Toutes les deux semaines sur Euradio, retrouvez « Fréquence Europe », la chronique de Radio Judaïca et l’Europe Direct Strasbourg, présentée par Olivier Singer.
La crise du Covid-19 avait entre autres révélé que l’Europe est vulnérable face aux pénuries de médicaments. Olivier, cinq ans plus tard, l’Europe a-t-elle pris la mesure du problème ?
Effectivement, avec la crise du Covid, l’Europe a pris conscience de sa dépendance en matière de médicaments. Rappelez-vous, au plus fort de la pandémie, des États se disputaient masques et vaccins, tandis que les pénuries de paracétamol ou d’amoxicilline mettaient sous tension les systèmes de santé. Plus récemment encore, des traitements essentiels, comme certains anticancéreux ou antibiotiques, ont manqué dans plusieurs pays de l’UE.
Mais, Olivier quels sont les causes de ses pénuries ?
Les raisons sont multiples, D’abord, la production des composants des médicaments génériques s’est massivement déplacée hors d’Europe. Aujourd’hui, huit antibiotiques sur dix consommés en Europe sont produits en Asie, principalement en Chine et en Inde. Ces pays se sont imposés comme leaders mondiaux en raison de coûts plus bas et de réglementations plus souples. En parallèle, les États européens ont favorisé les génériques pour réduire les dépenses de santé, renforçant ainsi cette dépendance. Enfin, les stratégies de production en flux tendu limitent les stocks disponibles et rendent les ruptures plus fréquentes.
Face à ce constat, l’UE veut reprendre la main avec une proposition de directive pour mieux anticiper et gérer les pénuries.

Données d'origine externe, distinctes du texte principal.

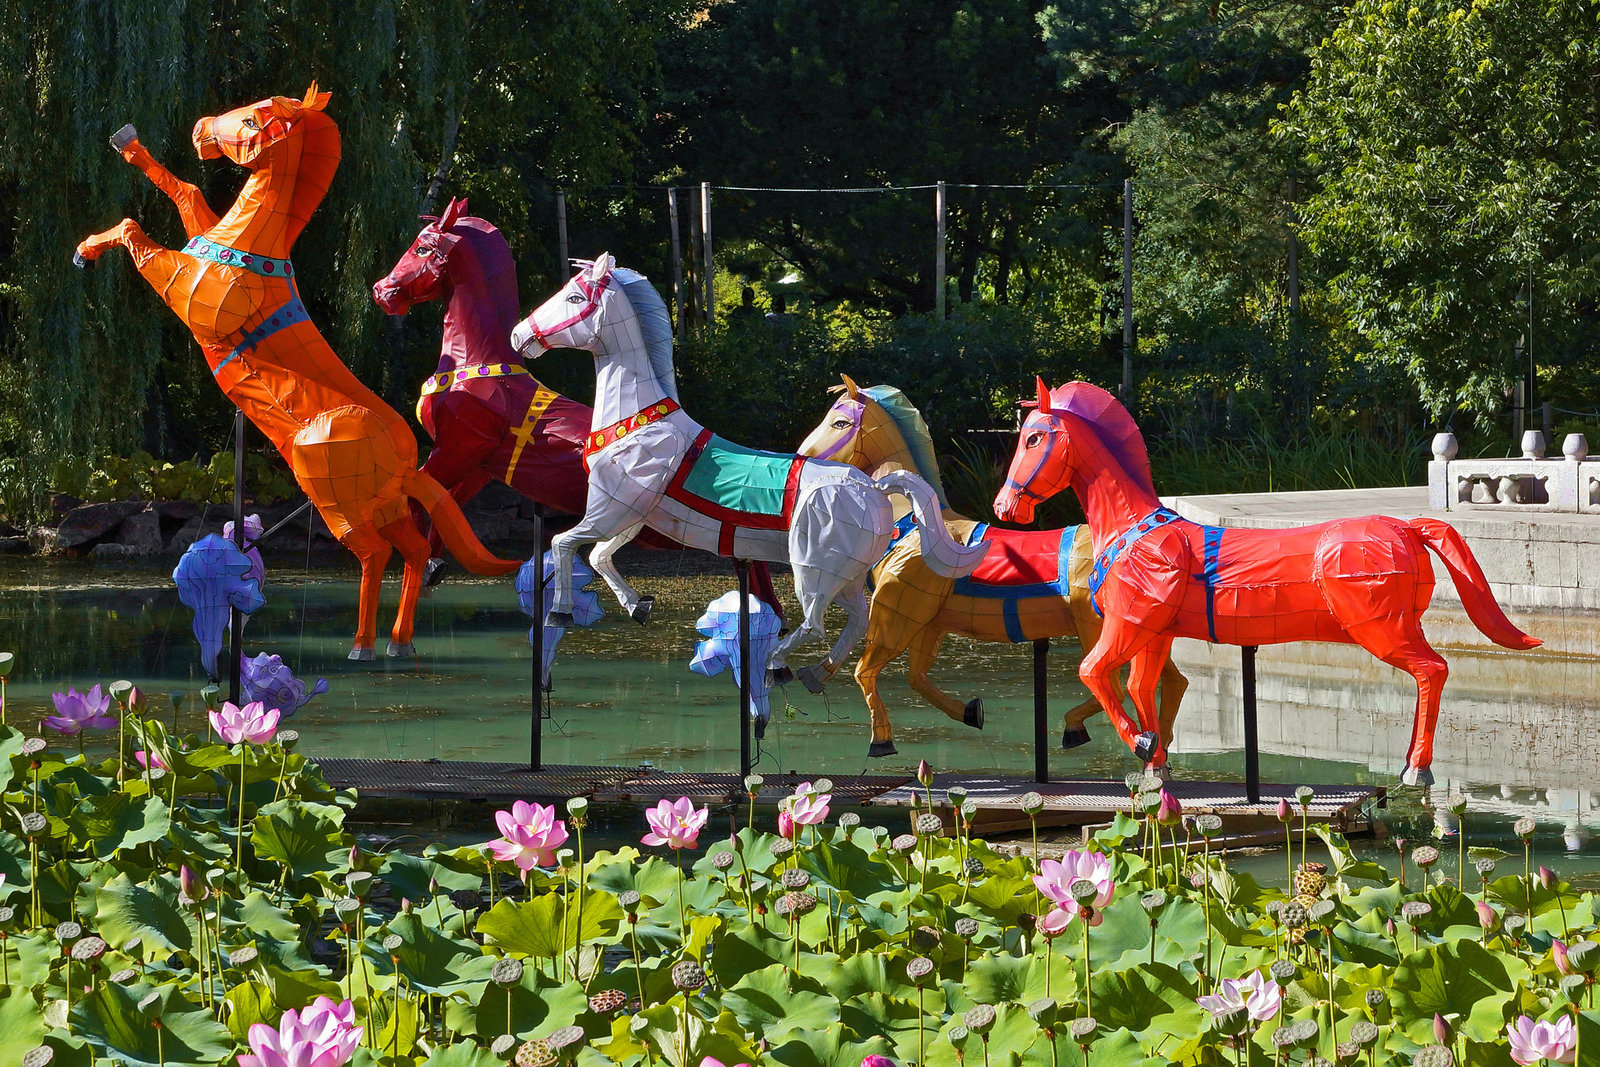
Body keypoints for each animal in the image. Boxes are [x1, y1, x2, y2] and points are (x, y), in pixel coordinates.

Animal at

Que propose la Commission européenne ?
D’abord, l’établissement d’une liste européenne de médicaments critiques, c’est-à-dire des traitements indispensables dont l’indisponibilité aurait un impact majeur sur les patients. On y retrouve notamment des anticancéreux, des antibiotiques, des vaccins et des traitements pour les maladies rares. Ensuite, les industriels devront constituer des stocks de sécurité et signaler plus tôt les risques de rupture. L’UE veut aussi acheter européen et produire européen. Elle souhaite inciter les États membres à passer des commandes groupées pour faire baisser les prix et créer, à terme, un marché unique du médicament. En parallèle, des fonds européens seraient mobilisés pour soutenir la relocalisation de la production, avec des subventions pour la construction d’usines de fabrication de médicaments critiques.
Mais cette proposition est-elle à la hauteur des défis ?
Déjà, un point crucial : ce ne sont pas les institutions européennes qui achètent et distribuent les médicaments, mais bien les États membres. L’UE peut fixer un cadre et encourager la coopération, mais elle ne gère pas directement les commandes.
Un point suscite pour l’instant la critique, c’est comme souvent le nerf de la guerre : le financement. Relocaliser coûte cher, et la directive ne prévoit pas de budget spécifique, de budget dédié. Certains États dont l’Allemagne voudraient l’intégrer aux financements européens pour la défense, Ils estiment que la lutte contre la pénurie de médicaments devrait être considérée comme en enjeu de sécurité. Mais cette idée divise. D’autres pointent un manque d’ambition : sans incitations plus fortes pour relocaliser la production en Europe, la dépendance aux fournisseurs étrangers restera un problème.
En tout cas, c’est désormais aux États membres et au Parlement européen de s’emparer de ce texte et le modifier afin de garantir aux européens un accès sûr et équitable aux médicaments.